▶ [THE TASK]: Set the whole listing down again, word for word, with no pictures.

▶ [DATA EXCERPT]:
________________________________________

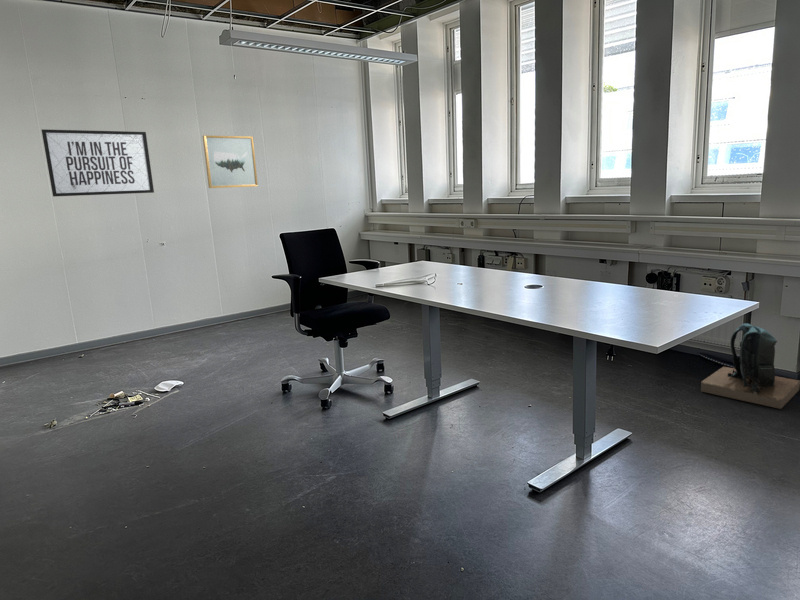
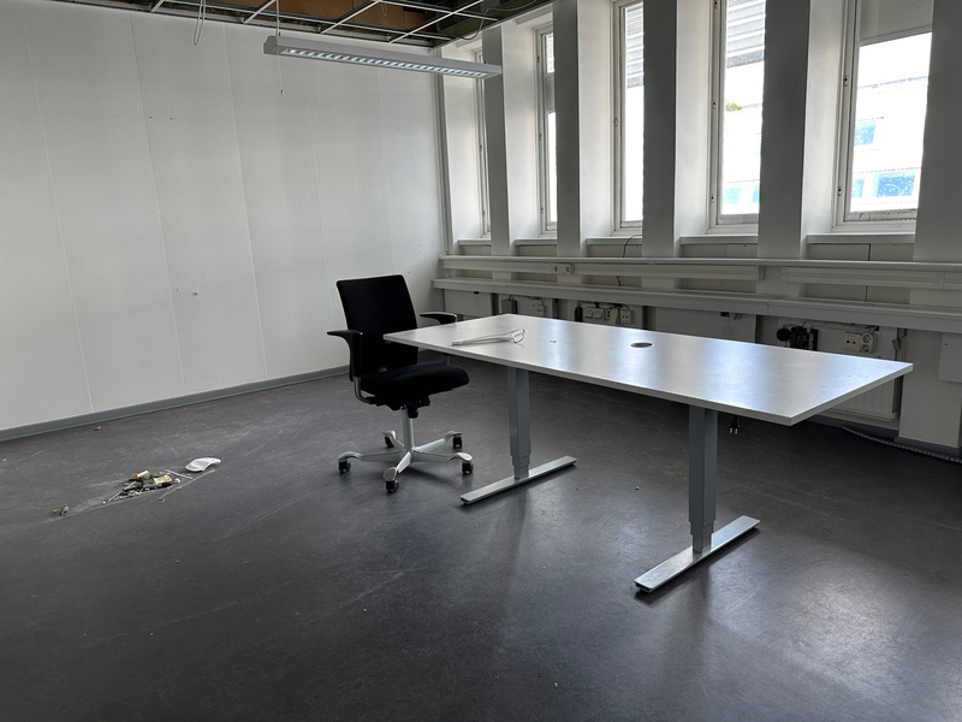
- wall art [202,134,259,189]
- backpack [700,322,800,410]
- mirror [41,128,155,197]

________________________________________

▶ [SOLUTION]:
- wall art [202,134,259,189]
- backpack [700,322,800,410]
- mirror [41,128,155,197]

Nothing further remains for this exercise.